*** STUDY MATERIAL Section Begins ***
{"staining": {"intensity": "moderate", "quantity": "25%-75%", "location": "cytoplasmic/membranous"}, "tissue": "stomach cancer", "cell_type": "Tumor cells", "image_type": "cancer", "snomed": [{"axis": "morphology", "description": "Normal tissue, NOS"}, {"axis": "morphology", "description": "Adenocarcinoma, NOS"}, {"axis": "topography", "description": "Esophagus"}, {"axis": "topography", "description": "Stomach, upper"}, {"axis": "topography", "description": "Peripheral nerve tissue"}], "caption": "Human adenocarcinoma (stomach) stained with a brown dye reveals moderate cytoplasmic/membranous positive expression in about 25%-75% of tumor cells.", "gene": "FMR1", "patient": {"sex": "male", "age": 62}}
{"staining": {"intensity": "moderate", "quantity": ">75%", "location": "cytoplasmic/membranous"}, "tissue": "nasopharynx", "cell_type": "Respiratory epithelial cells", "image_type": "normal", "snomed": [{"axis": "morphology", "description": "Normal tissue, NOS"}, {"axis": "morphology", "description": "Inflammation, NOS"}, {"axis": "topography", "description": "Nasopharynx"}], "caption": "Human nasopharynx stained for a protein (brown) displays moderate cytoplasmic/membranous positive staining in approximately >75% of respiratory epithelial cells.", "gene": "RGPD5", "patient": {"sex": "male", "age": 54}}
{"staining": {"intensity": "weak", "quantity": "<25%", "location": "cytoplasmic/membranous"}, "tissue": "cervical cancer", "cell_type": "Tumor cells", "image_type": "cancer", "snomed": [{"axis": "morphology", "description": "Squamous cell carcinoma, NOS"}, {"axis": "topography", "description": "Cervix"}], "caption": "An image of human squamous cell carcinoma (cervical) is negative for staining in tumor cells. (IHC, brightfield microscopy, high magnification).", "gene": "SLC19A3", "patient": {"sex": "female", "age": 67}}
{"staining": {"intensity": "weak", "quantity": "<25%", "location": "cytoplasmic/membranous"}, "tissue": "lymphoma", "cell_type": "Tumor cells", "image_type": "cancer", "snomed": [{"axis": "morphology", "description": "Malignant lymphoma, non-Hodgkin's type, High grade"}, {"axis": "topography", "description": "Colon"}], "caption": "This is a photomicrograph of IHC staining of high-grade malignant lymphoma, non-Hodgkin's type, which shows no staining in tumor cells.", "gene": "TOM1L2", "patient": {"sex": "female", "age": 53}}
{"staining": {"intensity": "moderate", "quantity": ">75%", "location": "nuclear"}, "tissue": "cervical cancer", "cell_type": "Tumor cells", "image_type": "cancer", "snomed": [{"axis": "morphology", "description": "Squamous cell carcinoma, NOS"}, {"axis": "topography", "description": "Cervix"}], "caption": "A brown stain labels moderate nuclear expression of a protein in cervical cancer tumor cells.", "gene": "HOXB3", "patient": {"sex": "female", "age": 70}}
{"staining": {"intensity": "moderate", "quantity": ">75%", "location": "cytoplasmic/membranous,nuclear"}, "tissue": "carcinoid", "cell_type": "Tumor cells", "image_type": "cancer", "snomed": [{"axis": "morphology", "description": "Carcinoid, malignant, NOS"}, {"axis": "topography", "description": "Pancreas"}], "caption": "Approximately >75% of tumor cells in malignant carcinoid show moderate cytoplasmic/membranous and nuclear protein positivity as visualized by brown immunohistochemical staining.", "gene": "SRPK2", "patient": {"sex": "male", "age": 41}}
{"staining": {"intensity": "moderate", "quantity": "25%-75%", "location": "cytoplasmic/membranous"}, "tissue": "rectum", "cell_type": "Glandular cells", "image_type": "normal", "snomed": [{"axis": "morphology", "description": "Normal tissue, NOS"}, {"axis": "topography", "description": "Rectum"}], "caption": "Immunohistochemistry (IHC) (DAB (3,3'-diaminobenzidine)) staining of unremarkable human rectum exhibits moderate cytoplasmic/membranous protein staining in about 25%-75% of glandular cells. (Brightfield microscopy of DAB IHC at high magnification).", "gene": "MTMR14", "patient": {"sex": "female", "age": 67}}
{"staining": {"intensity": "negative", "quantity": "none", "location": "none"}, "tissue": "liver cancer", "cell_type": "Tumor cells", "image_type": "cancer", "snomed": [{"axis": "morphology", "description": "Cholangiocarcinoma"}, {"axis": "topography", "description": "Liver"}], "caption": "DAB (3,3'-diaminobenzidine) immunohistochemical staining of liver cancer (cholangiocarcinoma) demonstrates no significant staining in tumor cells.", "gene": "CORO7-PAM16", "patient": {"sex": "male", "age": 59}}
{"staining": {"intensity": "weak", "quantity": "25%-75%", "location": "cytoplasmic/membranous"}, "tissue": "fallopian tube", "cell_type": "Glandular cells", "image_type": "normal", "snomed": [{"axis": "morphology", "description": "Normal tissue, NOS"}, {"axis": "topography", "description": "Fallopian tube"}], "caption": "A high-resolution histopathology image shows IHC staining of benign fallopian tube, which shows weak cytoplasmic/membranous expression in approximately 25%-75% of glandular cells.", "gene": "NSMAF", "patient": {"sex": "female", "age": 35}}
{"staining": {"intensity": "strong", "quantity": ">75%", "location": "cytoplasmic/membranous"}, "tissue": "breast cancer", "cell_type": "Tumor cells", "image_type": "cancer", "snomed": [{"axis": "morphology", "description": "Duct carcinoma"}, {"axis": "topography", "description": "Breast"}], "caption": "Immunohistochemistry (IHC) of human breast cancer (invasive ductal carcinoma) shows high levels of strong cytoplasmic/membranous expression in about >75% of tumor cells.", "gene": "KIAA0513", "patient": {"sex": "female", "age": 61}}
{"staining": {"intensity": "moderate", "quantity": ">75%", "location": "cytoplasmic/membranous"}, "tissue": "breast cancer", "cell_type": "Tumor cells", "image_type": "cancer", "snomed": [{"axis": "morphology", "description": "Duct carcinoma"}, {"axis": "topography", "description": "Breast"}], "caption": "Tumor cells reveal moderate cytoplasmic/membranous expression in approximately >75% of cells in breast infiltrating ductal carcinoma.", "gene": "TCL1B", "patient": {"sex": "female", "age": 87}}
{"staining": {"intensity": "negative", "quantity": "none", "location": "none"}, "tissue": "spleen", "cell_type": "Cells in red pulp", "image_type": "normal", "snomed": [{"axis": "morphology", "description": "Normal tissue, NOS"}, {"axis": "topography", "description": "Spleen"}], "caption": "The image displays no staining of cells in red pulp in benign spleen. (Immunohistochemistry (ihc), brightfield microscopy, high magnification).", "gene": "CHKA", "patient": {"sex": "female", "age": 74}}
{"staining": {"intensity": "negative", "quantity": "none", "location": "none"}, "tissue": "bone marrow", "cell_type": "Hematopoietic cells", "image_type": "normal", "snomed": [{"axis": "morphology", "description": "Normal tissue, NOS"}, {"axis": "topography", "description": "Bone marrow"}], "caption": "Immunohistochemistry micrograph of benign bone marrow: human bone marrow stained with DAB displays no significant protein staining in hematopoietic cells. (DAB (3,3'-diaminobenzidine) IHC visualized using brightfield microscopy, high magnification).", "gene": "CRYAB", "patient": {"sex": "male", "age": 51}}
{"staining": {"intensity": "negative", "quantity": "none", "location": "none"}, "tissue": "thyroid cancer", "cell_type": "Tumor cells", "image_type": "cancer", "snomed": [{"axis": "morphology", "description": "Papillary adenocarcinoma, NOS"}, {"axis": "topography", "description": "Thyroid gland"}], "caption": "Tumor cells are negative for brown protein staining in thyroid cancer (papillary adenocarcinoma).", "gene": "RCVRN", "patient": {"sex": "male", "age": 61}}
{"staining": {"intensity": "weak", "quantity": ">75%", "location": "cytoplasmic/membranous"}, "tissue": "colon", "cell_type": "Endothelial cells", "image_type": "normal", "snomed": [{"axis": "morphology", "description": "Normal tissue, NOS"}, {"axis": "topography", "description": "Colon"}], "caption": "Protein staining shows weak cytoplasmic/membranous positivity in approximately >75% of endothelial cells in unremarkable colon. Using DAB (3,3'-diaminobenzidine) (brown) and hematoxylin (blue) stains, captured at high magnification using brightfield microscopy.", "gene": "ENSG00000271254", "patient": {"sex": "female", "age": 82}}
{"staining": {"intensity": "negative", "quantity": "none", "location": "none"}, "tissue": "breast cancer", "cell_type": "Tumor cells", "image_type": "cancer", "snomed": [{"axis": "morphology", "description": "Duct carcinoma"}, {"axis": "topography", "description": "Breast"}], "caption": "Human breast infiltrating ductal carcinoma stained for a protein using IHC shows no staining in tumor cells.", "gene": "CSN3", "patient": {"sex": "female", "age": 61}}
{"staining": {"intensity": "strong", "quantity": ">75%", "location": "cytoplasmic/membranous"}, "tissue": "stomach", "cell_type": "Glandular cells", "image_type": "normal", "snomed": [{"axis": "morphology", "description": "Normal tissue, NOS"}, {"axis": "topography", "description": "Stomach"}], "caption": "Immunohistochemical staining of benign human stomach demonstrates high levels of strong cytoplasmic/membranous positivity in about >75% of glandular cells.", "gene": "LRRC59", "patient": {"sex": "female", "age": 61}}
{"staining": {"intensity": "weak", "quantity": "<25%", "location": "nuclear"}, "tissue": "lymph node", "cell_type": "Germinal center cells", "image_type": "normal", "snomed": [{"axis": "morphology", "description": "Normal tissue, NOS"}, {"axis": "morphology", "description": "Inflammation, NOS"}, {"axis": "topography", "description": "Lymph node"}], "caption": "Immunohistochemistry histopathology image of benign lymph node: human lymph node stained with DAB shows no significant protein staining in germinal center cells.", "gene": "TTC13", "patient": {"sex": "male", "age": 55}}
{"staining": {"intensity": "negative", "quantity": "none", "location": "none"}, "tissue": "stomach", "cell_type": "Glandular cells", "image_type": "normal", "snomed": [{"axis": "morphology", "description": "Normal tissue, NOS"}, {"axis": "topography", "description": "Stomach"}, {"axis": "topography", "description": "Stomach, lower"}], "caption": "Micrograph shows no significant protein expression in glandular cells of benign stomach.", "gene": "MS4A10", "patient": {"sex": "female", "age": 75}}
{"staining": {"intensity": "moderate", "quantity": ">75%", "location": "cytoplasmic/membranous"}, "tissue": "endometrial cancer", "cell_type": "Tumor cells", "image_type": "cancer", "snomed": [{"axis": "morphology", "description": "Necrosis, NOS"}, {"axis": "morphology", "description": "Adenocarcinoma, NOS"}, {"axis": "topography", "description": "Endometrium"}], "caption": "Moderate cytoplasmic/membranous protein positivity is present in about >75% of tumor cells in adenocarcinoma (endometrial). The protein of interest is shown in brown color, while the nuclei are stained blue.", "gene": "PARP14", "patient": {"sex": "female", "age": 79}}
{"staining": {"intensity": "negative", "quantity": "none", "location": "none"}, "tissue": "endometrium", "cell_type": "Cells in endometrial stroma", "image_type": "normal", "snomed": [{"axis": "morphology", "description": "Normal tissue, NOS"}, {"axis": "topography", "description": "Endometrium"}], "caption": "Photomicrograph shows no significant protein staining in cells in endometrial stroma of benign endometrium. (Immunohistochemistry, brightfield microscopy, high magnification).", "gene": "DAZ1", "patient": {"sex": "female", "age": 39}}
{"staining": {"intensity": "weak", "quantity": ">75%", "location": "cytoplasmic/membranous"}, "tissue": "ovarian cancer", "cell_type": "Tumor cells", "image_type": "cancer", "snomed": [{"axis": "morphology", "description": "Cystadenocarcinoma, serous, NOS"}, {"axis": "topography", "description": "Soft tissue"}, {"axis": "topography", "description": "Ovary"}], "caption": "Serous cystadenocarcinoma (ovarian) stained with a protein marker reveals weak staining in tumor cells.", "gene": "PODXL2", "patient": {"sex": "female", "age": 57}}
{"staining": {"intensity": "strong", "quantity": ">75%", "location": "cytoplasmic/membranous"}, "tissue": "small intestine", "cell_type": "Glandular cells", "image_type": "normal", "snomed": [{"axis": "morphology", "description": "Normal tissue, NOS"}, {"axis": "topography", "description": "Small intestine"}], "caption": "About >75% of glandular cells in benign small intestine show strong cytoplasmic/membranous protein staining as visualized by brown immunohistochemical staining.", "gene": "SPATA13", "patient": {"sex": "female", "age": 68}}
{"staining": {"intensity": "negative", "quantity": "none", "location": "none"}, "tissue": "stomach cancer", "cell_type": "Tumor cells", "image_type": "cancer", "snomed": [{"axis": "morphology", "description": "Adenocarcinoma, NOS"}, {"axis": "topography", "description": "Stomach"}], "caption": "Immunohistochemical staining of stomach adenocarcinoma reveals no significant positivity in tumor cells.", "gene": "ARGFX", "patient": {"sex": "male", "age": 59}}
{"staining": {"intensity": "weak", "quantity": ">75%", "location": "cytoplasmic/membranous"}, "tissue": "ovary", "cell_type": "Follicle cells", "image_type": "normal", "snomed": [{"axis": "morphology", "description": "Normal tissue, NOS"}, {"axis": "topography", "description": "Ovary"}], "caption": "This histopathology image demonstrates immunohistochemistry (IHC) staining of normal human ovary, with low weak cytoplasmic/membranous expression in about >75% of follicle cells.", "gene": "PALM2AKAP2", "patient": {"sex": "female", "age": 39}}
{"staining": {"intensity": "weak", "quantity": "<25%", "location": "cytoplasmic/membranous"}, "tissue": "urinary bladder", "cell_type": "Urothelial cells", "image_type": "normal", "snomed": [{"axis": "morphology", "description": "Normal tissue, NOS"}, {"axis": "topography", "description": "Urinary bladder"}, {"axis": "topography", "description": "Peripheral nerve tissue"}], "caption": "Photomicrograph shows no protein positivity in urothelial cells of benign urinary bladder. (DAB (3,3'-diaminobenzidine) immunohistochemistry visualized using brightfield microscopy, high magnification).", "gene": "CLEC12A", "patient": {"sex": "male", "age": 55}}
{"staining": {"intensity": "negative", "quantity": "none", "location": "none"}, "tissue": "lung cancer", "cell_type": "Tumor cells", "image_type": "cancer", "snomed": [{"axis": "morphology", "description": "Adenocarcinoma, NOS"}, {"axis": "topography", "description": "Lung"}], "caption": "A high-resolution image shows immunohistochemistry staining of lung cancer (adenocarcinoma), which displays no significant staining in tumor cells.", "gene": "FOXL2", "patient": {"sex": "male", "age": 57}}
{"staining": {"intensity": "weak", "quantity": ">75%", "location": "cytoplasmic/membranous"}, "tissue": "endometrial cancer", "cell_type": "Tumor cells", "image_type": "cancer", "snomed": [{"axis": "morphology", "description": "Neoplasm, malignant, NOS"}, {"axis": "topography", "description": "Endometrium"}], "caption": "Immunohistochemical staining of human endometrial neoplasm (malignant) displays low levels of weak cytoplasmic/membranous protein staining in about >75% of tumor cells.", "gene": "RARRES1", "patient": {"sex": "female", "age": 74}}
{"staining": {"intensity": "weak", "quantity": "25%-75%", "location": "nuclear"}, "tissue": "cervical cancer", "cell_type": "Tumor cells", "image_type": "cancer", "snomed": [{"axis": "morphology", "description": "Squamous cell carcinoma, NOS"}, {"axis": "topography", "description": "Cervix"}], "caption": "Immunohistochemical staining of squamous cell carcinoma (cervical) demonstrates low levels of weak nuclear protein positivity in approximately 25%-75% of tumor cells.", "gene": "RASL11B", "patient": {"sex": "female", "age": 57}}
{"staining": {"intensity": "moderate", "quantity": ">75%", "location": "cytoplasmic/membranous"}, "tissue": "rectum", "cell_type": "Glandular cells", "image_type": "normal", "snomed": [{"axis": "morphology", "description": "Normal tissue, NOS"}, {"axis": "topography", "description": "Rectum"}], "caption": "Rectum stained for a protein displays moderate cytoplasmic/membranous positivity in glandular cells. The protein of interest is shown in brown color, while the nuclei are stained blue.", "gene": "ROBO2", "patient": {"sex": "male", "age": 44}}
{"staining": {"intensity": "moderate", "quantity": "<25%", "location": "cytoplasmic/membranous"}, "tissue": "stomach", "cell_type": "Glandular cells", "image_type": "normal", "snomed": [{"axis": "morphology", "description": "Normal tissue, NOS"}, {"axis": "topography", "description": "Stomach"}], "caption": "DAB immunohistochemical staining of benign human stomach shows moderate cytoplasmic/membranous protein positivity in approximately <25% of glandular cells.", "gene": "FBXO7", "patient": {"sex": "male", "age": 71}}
*** STUDY MATERIAL Section Ends ***
Reproduce every line in the data that has the word "malignant" in it.

{"staining": {"intensity": "weak", "quantity": "<25%", "location": "cytoplasmic/membranous"}, "tissue": "lymphoma", "cell_type": "Tumor cells", "image_type": "cancer", "snomed": [{"axis": "morphology", "description": "Malignant lymphoma, non-Hodgkin's type, High grade"}, {"axis": "topography", "description": "Colon"}], "caption": "This is a photomicrograph of IHC staining of high-grade malignant lymphoma, non-Hodgkin's type, which shows no staining in tumor cells.", "gene": "TOM1L2", "patient": {"sex": "female", "age": 53}}
{"staining": {"intensity": "moderate", "quantity": ">75%", "location": "cytoplasmic/membranous,nuclear"}, "tissue": "carcinoid", "cell_type": "Tumor cells", "image_type": "cancer", "snomed": [{"axis": "morphology", "description": "Carcinoid, malignant, NOS"}, {"axis": "topography", "description": "Pancreas"}], "caption": "Approximately >75% of tumor cells in malignant carcinoid show moderate cytoplasmic/membranous and nuclear protein positivity as visualized by brown immunohistochemical staining.", "gene": "SRPK2", "patient": {"sex": "male", "age": 41}}
{"staining": {"intensity": "weak", "quantity": ">75%", "location": "cytoplasmic/membranous"}, "tissue": "endometrial cancer", "cell_type": "Tumor cells", "image_type": "cancer", "snomed": [{"axis": "morphology", "description": "Neoplasm, malignant, NOS"}, {"axis": "topography", "description": "Endometrium"}], "caption": "Immunohistochemical staining of human endometrial neoplasm (malignant) displays low levels of weak cytoplasmic/membranous protein staining in about >75% of tumor cells.", "gene": "RARRES1", "patient": {"sex": "female", "age": 74}}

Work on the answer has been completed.